In fact, banks are beginning to see the potential of cloud-enabled technologies like artificial intelligence, machine learning, computer vision and natural language processing to make their businesses more agile, scalable and innovative.
This is borne out by a Deloitte report on the state of AI adoption, which found that “making processes more efficient” and “enhancing existing products and services” were the top two benefits corporate executives sought from AI. However, executives from organizations with more experience running AI programs said “creating new products and services” was their top AI objective. This suggests that as the benefits of AI become clear, it increasingly is seen as a tool to transform the business.
Capital One, the largest direct bank in the U.S., with 70 million customer accounts, and the third-largest U.S. credit card issuer, last year became the first U.S. bank to shift entirely to the cloud with Amazon Web Services, exiting all its legacy data centers. The shift allowed the bank to provide a real-time, on-demand personalized experience for customers through its popular mobile banking app.
It has developed an intelligent assistant, known as Eno, that helps customers find real-time answers to common questions and banking needs. Eno also monitors customers’ spending data and proactively reaches out when it spots an unusually large charge and can help the customer take action to fix it.
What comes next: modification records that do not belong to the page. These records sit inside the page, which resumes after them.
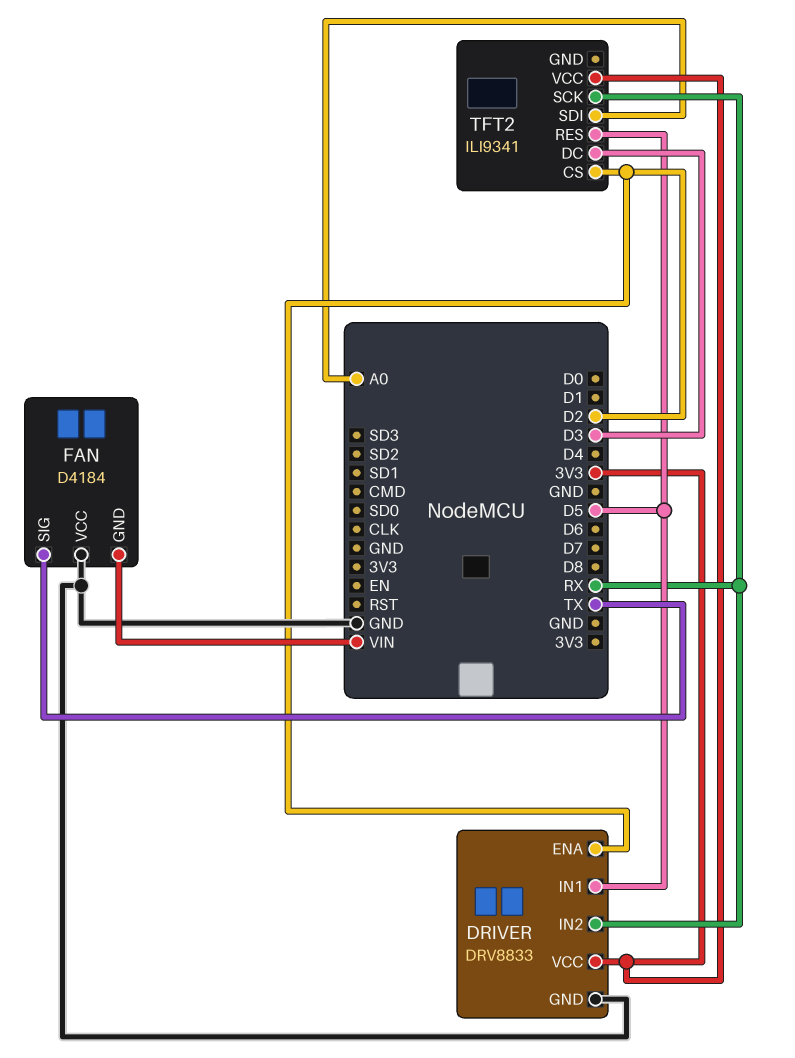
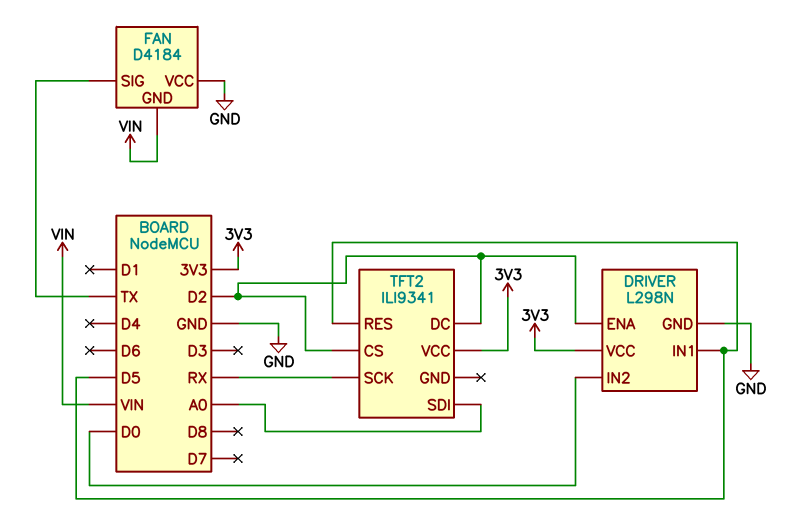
DRIVER: DRV8833 -> L298N
DRIVER pin IN2: RX -> D0
TFT2 pin DC: D3 -> D2

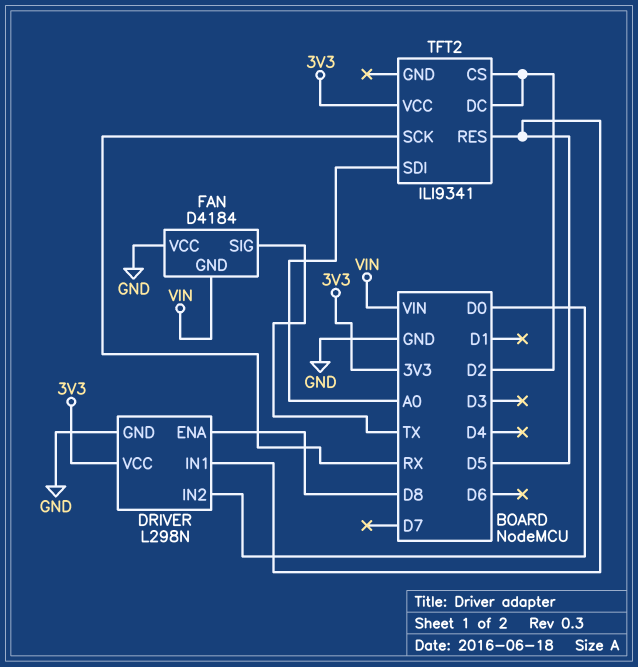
DRIVER pin ENA: D2 -> D8

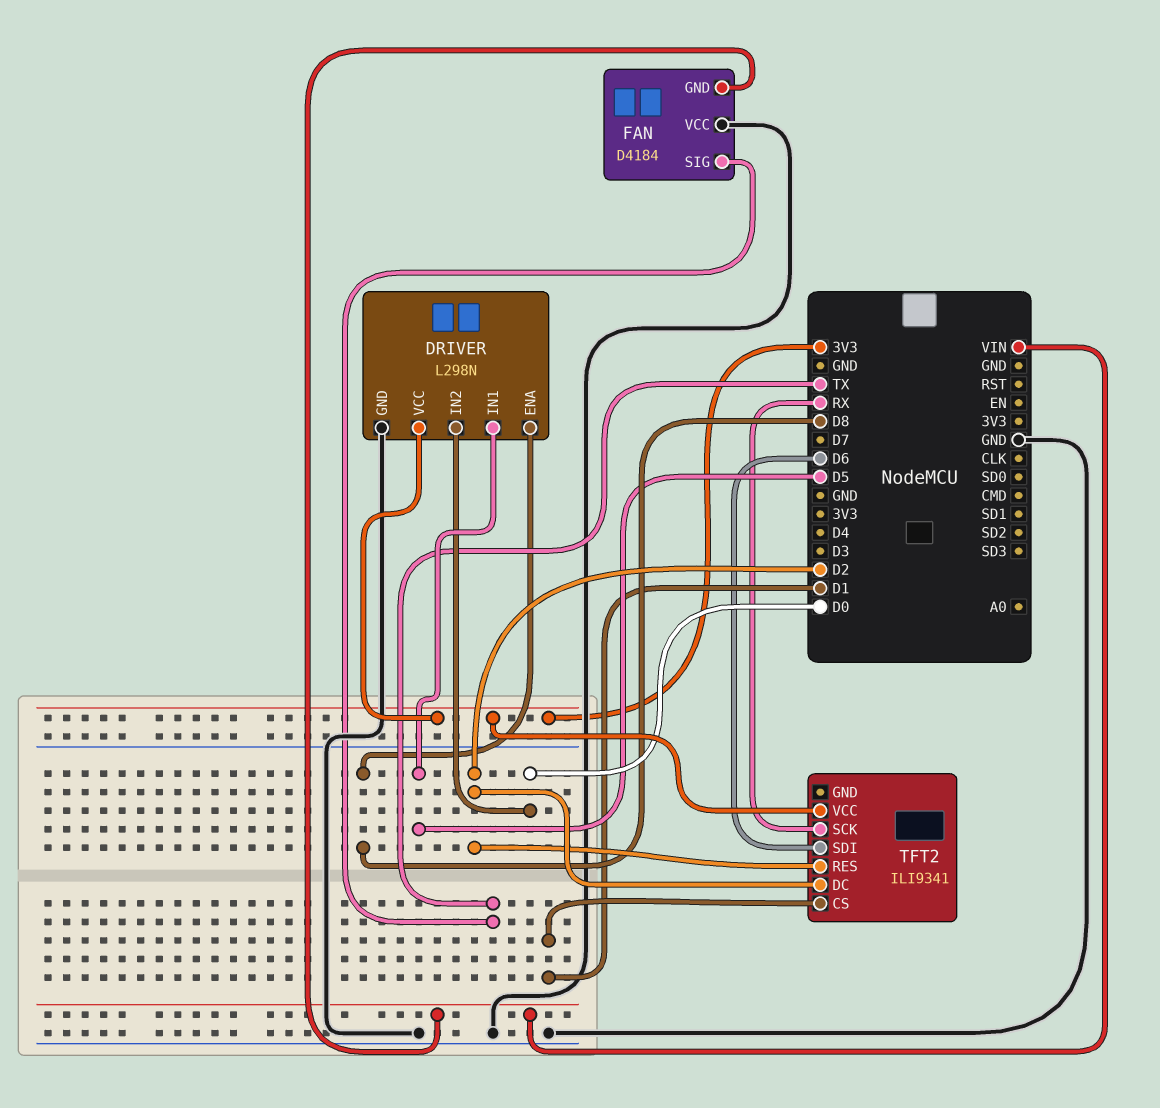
TFT2 pin CS: D2 -> D1
TFT2 pin RES: D5 -> D2
TFT2 pin SDI: A0 -> D6

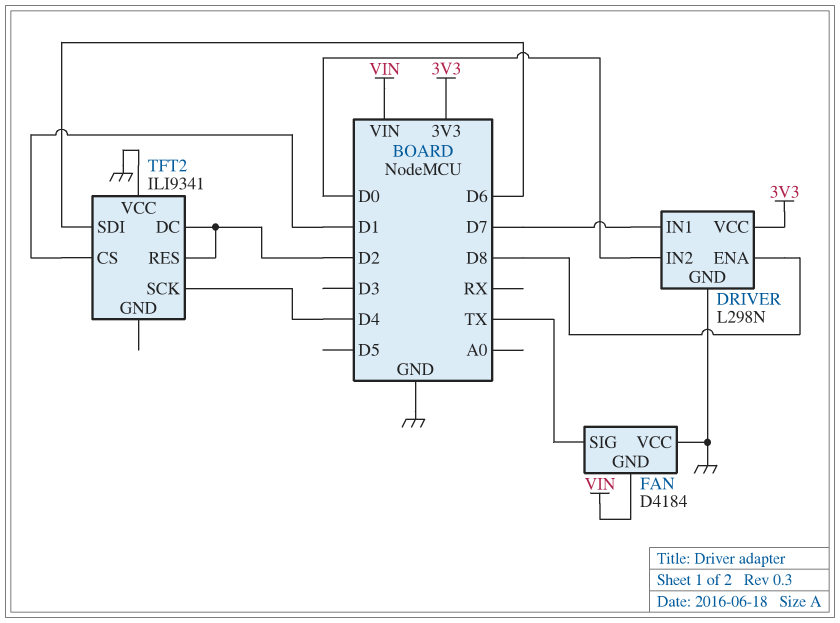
DRIVER pin IN1: D5 -> D7
TFT2 pin SCK: RX -> D4
TFT2 pin VCC: 3V3 -> GND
Banks are also using the cloud to rapidly transform their core lending business. A leading European commercial bank developed an automated loan application process by reengineering the loan origination design using AI in just three weeks. The program reflected research that found customers wanted a streamlined process, mobile access and quick credit decisions. The new system produced an immediate rise in customer satisfaction scores. Better still, the program continued to achieve revenue growth and reduce the cost of account management by as much as 90 percent. Apart from optimizing the existing value propositions it enabled the bank to support special COVID loan programs in record time and has opened up new revenue channels by selling small and midsize business loans via major marketplaces through an embedded market proposition.
Perhaps one of the most notable examples of how the cloud can create value in the banking sector is Marcus, the online bank established by Goldman Sachs, which went from conception to launch in just 18 months. Four years on, Marcus has $1 billion in annual revenue, 5 million customers, $92 billion in deposits and joint credit products with Apple and Amazon.
With such dramatic benefits, banks are eyeing cloud-based solutions for a wide rage of business purposes, such as client on-boarding and servicing, liquidity management and digital banking. Modernizing the application portfolio through the cloud is becoming a best practice, not an isolated activity.
The cost of a cloud-powered business transformation can seem daunting, especially at a time when banks are concerned about managing expenses. Self-funding can be a way to address this concern, while enabling the organization to move quickly on cloud initiatives that improve efficiency, spark new revenue opportunities and give them a durable competitive advantage.
Self-funding can take a variety of forms, such as spend optimization techniques, data center buyouts, tax and accounting strategies, ecosystems investments, and other savings opportunities. They are designed to help the bank get benefits quickly while minimizing initial expenses.
The pandemic demonstrated the value of the cloud investments made by banks in recent years, and it accelerated many cloud initiatives that were already in process. But there is the potential to do much more with the cloud. Banks can significantly accelerate their digital transformation by adopting a cloud-first mentality. They stand to gain not only a more efficient organization but stronger customer relationships, new revenue sources and a differentiated brand in highly competitive markets.
Chris Thomas is a principal in Deloitte Consulting LLP’s global technology practice and leads the professional services firm’s U.S. banking cloud services team.